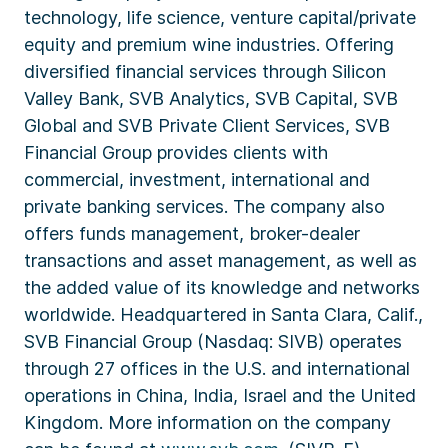
technology, life science, venture capital/private
equity and premium wine industries. Offering
diversified financial services through Silicon
Valley Bank, SVB Analytics, SVB Capital, SVB
Global and SVB Private Client Services, SVB
Financial Group provides clients with
commercial, investment, international and
private banking services. The company also
offers funds management, broker-dealer
transactions and asset management, as well as
the added value of its knowledge and networks
worldwide. Headquartered in Santa Clara, Calif.,
SVB Financial Group (Nasdaq: SIVB) operates
through 27 offices in the U.S. and international
operations in China, India, Israel and the United
Kingdom. More information on the company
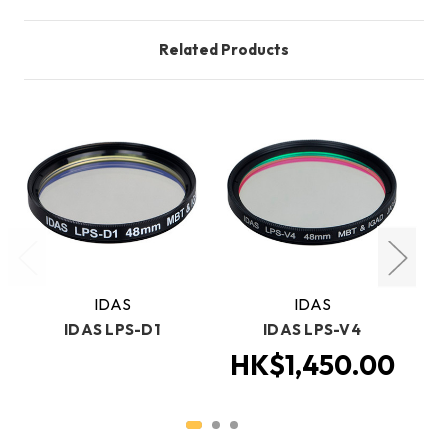
Related Products
IDAS
IDAS
IDAS LPS-D1
IDAS LPS-V4
Ca
HK$1,450.00
H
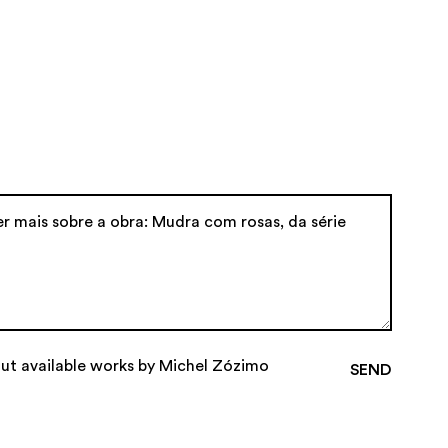
out available works by Michel Zózimo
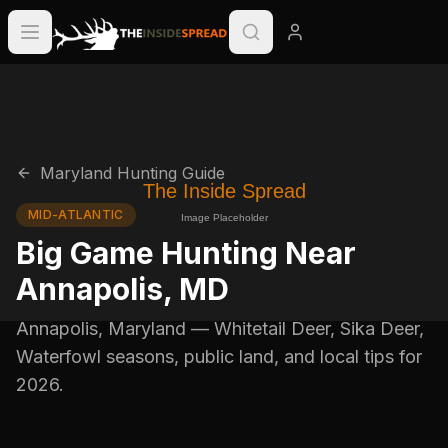
Maryland
Hunting Guide
MID-ATLANTIC
Big Game Hunting Near
Annapolis
,
MD
Annapolis
,
Maryland
—
Whitetail Deer, Sika Deer,
Waterfowl
seasons, public land, and local tips for
2026
.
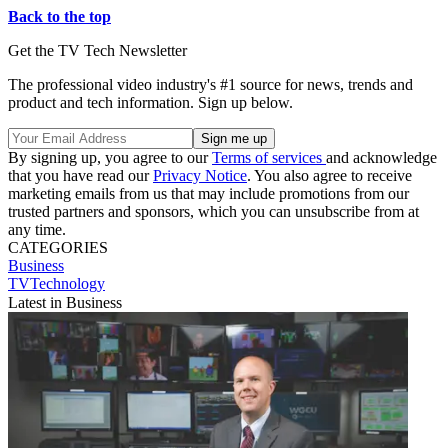
Back to the top
Get the TV Tech Newsletter
The professional video industry's #1 source for news, trends and
product and tech information. Sign up below.
By signing up, you agree to our
Terms of services
and acknowledge
that you have read our
Privacy Notice
. You also agree to receive
marketing emails from us that may include promotions from our
trusted partners and sponsors, which you can unsubscribe from at
any time.
CATEGORIES
Business
TVTechnology
Latest in Business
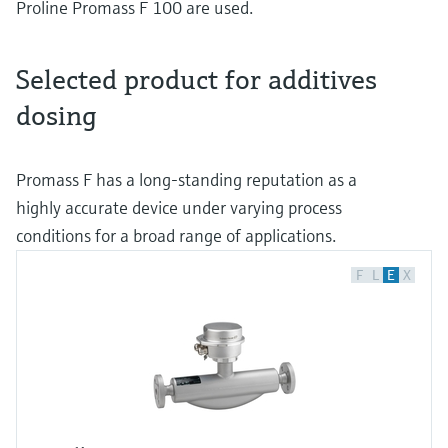
Proline Promass F 100 are used.
Selected product for additives
dosing
Promass F has a long-standing reputation as a
highly accurate device under varying process
conditions for a broad range of applications.
F
L
E
X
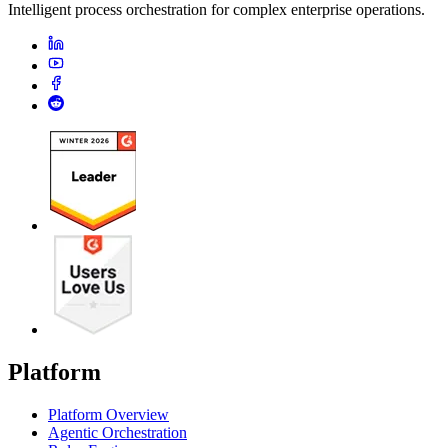
Intelligent process orchestration for complex enterprise operations.
Platform
Platform Overview
Agentic Orchestration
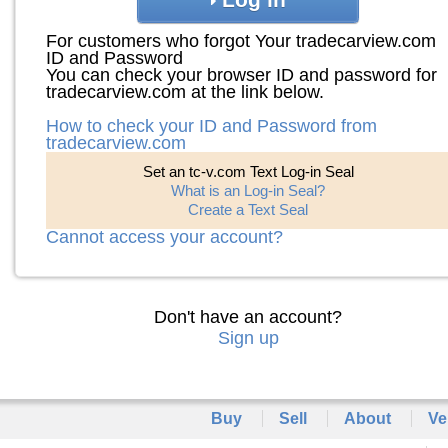
For customers who forgot Your tradecarview.com
ID and Password
You can check your browser ID and password for
tradecarview.com at the link below.
How to check your ID and Password from
tradecarview.com
Set an tc-v.com Text Log-in Seal
What is an Log-in Seal?
Create a Text Seal
Cannot access your account?
Don't have an account?
Sign up
Buy
Sell
About
Ve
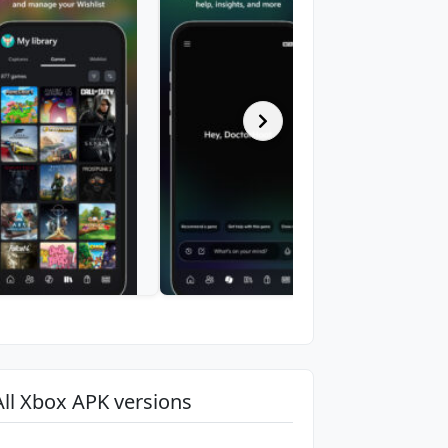
All Xbox APK versions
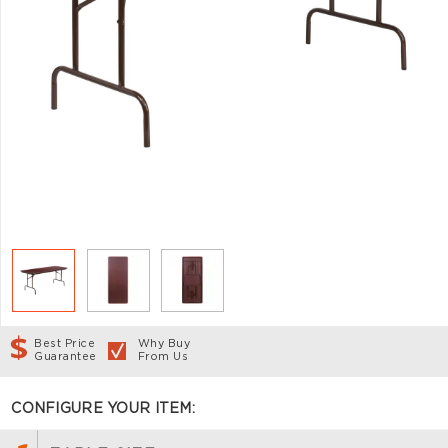
Best Price
Why Buy
Guarantee
From Us
CONFIGURE YOUR ITEM:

——

Only the lines from the first line of the listing above through the line with "highly accurate device under varying process" should be set down, exactly and without pictures.

ANSWER SECTION:
technology, life science, venture capital/private
equity and premium wine industries. Offering
diversified financial services through Silicon
Valley Bank, SVB Analytics, SVB Capital, SVB
Global and SVB Private Client Services, SVB
Financial Group provides clients with
commercial, investment, international and
private banking services. The company also
offers funds management, broker-dealer
transactions and asset management, as well as
the added value of its knowledge and networks
worldwide. Headquartered in Santa Clara, Calif.,
SVB Financial Group (Nasdaq: SIVB) operates
through 27 offices in the U.S. and international
operations in China, India, Israel and the United
Kingdom. More information on the company
Related Products
IDAS
IDAS
IDAS LPS-D1
IDAS LPS-V4
Ca
HK$1,450.00
H
out available works by Michel Zózimo
Maryland
Hunting Guide
MID-ATLANTIC
Big Game Hunting Near
Annapolis
,
MD
Annapolis
,
Maryland
—
Whitetail Deer, Sika Deer,
Waterfowl
seasons, public land, and local tips for
2026
.
Back to the top
Get the TV Tech Newsletter
The professional video industry's #1 source for news, trends and
product and tech information. Sign up below.
By signing up, you agree to our
Terms of services
and acknowledge
that you have read our
Privacy Notice
. You also agree to receive
marketing emails from us that may include promotions from our
trusted partners and sponsors, which you can unsubscribe from at
any time.
CATEGORIES
Business
TVTechnology
Latest in Business
Proline Promass F 100 are used.
Selected product for additives
dosing
Promass F has a long-standing reputation as a
highly accurate device under varying process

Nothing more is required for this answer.